+++ EXERCISE PASSAGE +++

ImageLast night I sat down to write a blog and didn’t have any ideas. I brain stormed for about half an hour and couldn’t come up with one thing. I thought ‘do I have writers block?’ I’ve never had it before and didn’t think I ever would. But what I released was I’d fallen into the trap I had known about since I started writing and Chuck Palahniuk put it best when he wrote ‘You don’t sit on the toilet if you don’t need to shit.’ I was sitting at the computer, with nothing to write, trying to force myself to write, and it just wasn’t happening. In the past, if I didn’t feel like writing, I would edit. If I didn’t feel like editing, I would write a short story, or not write at all. Usual my writing ‘tank’ is full by the weekend and I have enough fuel to just sit down, at any time, and write until it runs dry. With work and other commitments I hadn’t been able to fill this tank, so I was running on empty.

Sometimes it’s hard to switch on the motivation. When I’ve worked on books in the past, and known I had to finish them, it was hard to force myself to sit in the chair and write. I had figured out a trick though. If you don’t feel like writing, reread the last two or three pages you wrote and I almost guarantee that you get instantly motivated. Your brain is transferred back to that point, exactly where you left off and you’ll soon be typing away. That’s why I like to start new books only after my tank is overflowing with motivation and ideas, so when I sit down to start, I can crank out two chapters in an hour or two and get a good start on the book.

A couple of years ago I was writing a book called ‘Raul the Son’ about a race of very old, potato-men like creatures. Raul was the youngest and had to leave the colony to search for the sun. When I was writing it, it became very complex. There was a lot of back story and different clans after different things…then I went on holiday for six weeks. It was already up to about 300 pages, so when I got back I had forgotten all the twists and turns and the sub-plots, not to mention a lot of names of characters and places. I liked that book a lot and would have sent to publishers, but it was too hard to jump back into it, so I just left it. I’ve tried twice to go through it, jotting down all the characters and where the story lines were going, but it was a mess. It needed to be rewritten and edited, badly. So, Raul the Son sits half finished in writers limbo. I have the fuel to finish it, just not the time. I’d written it so long ago that I feel like I had moved on to other projects.

+++

# EXERCISE OBJECTIVE:
The blog post above about writer's block describes a book the writer returned to after a six-week holiday. List everything it says the writer had forgotten about that book.

+++ THE DATA +++

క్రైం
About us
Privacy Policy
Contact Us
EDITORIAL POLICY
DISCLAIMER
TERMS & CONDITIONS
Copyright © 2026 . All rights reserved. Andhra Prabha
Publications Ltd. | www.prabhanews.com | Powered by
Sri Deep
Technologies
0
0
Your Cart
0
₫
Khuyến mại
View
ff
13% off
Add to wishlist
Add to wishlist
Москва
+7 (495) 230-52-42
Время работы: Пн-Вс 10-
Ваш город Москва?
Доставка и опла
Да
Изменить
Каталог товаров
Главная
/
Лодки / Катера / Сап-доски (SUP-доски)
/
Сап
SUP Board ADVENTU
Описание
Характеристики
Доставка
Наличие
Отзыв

+++
+++ THE DATA +++

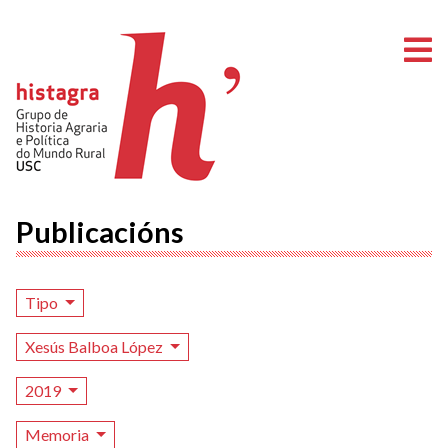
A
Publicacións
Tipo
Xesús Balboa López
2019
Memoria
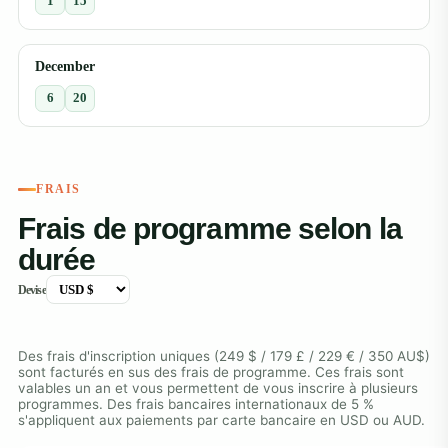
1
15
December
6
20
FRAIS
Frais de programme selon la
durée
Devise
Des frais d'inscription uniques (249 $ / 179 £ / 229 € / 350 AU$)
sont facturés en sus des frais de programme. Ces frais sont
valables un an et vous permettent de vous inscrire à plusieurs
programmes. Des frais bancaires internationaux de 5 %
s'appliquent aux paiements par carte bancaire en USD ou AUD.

+++

# SOLUTION:
- The twists and turns
- The sub-plots
- Many of the characters' names
- Many of the places' names